Follicular helper and follicular cytotoxic T cells in primary Sjögren’s Syndrome: clues for an abnormal antiviral response as a pathogenic mechanism

Abstract

Introduction: In chronic viral infections, T follicular helper (Tfh) cells are crucial to sustain CD8 cytotoxic T cells in face of the persistence of viral antigens. Moreover, the usual Th1 profile that is associated with antiviral responses in acute infections is replaced by a Tfh profile [1]. Primary Sjögren’s Syndrome (pSS) is a systemic autoimmune disease (SAD) with progressive destruction of exocrine glands. Viral infections have been proposed as etiological agents for pSS, but the connection between an abnormal Tfh-mediated antiviral response and pSS pathophysiology has not yet been established. Furthermore, as far as we know, the recently described T follicular cytotoxic cells (Tcf), also implicated in antiviral responses, have never been assessed in the context of pSS.

Materials and methods: Five groups of patients were enrolled for this study: pSS patients classified according to the AECG criteria (n = 57), sicca syndrome patients with (n = 38) and without (n = 30) criteria for undifferentiated connective tissue disease (UCTD), patients with rheumatoid arthritis (RA; n = 20) and healthy controls (HC; n = 24). Peripheral blood samples from all patients and controls were analysed by 4-color flow cytometry, in a BD FACS Calibur. CD3, CD4, CXCR5, and CCR7 were used for the characterization of Tfh and Tcf cells. Tfh and Tfc were identified as the CXCR5 + CCR7- subset within CD4+ and CD4-(CD8+) T cells, respectively. The expression of IL-21 was also assessed in CD4 and CD8 T cells after cell stimulation with PMA + ionomycin. In the pSS group, EULAR Sjögren’s Syndrome Disease Activity Index (ESSDAI) scale was used to classify patients according to the disease activity. Patients were further divided in two groups: pSS with ESSDAI <5 (low activity) and pSS with ESSDAI ≥5 (moderate to high activity). Normality of cell subset data was assessed using D’Agostino & Pearson omnibus normality test. Unpaired Student’s t test with Welch’s correction was applied to compare normal variables while Mann-Whitney test was used for non-normal variables (p < 0.05 considered for both tests).

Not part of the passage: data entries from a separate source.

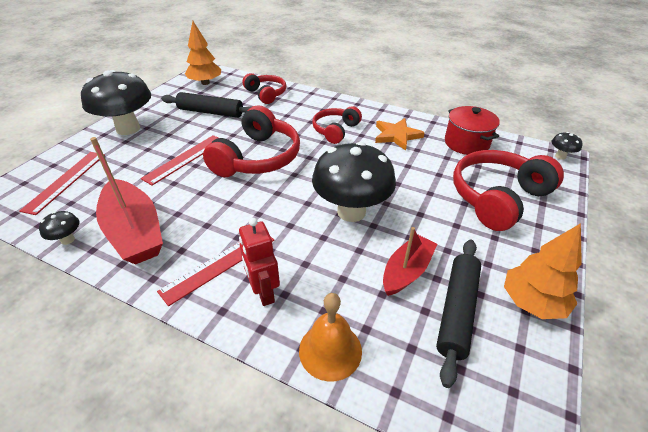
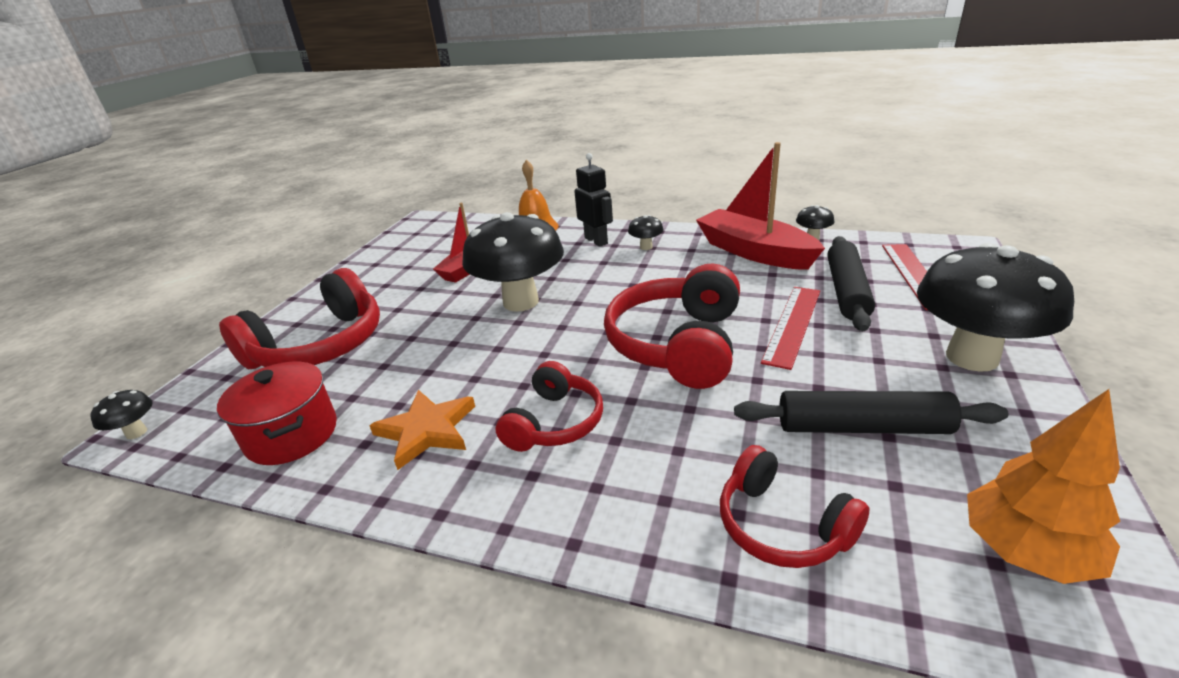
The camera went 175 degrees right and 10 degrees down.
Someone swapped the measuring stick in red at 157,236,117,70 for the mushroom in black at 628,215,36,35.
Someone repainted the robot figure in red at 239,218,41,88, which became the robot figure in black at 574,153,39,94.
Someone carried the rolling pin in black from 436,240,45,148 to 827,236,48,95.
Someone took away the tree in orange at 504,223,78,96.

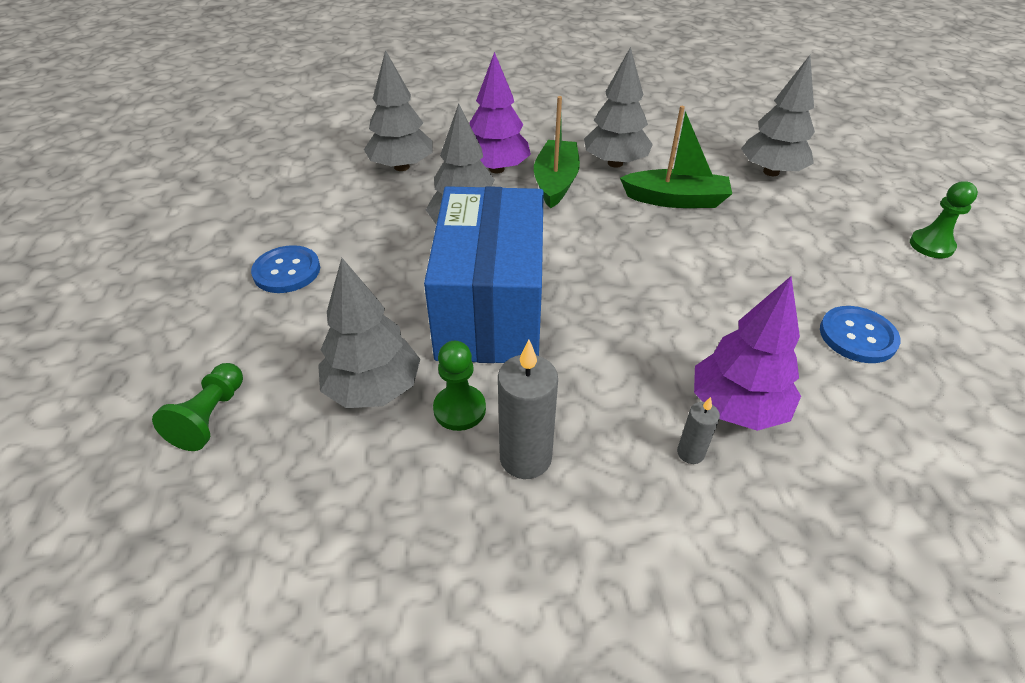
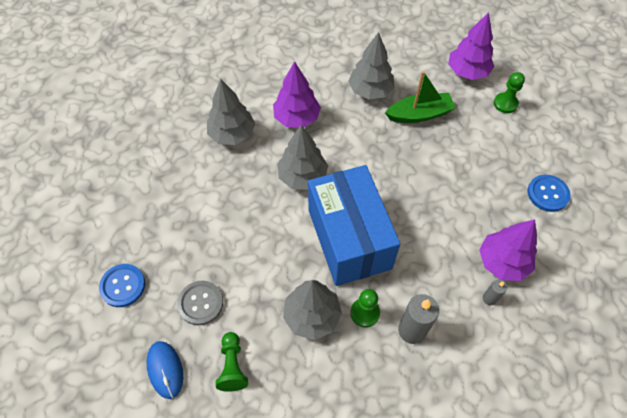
The camera went 20 degrees left and 15 degrees up.
Someone carried the shirt button in cobalt from 251,245,69,48 to 99,264,46,43.
Someone took away the sailboat in leaf-green at 534,96,46,113.
Someone repainted the tree in grey at 741,55,74,121, which became the tree in royal purple at 448,12,46,68.
Someone carried the pawn in leaf-green from 910,181,68,77 to 494,72,31,41.
Someone put down the mouse in cobalt at 147,341,36,58.
Someone put down the shirt button in grey at 177,281,46,44.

Results: No differences were observed in pSS patients when compared to all other groups regarding either Tfh and Tcf cells. Nevertheless, IL-21 secreting CD4 T cells were increased in pSS patients compared to: HC (p = 0.0267); sicca patients without UCTD (p = 0.0158); sicca patients with UCTD (p = 0.0456) and RA patients (p = 0.0455). Similarly, IL-21 secreting CD8 T cells were also increased in pSS patients (p = 0.029) compared to HC. No differences were found in Tfh cells and Tcf cells, nor in IL-21 expression by T cells comparing either RA or sicca patients to HC. Interestingly, in pSS patients, Tcf cells were positively correlated with ESSDAI scores, particularly in those patients with longer disease duration (r = 0.430; p = 0.029). Considering disease activity, pSS patients with ESSDAI ≥5 (n = 8) presented a significantly increased percentage of Tcf cells (p = 0.0103). No other correlations between ESSDAI scores and IL-21-secreting T cells were observed.

Discussion and conclusions: The increase in cells secreting IL-21, the signature cytokine for follicular T cells, seems to be a feature of pSS, not observed in RA nor in sicca syndrome. On the other hand, our data suggest Tcf cells are related to the disease activity in pSS, eventually highlighting their implication in the disease. Future studies approaching follicular T cell subsets, relevant in both autoimmune and antiviral responses could bring new insights for the comprehension of autoimmune diseases such as pSS.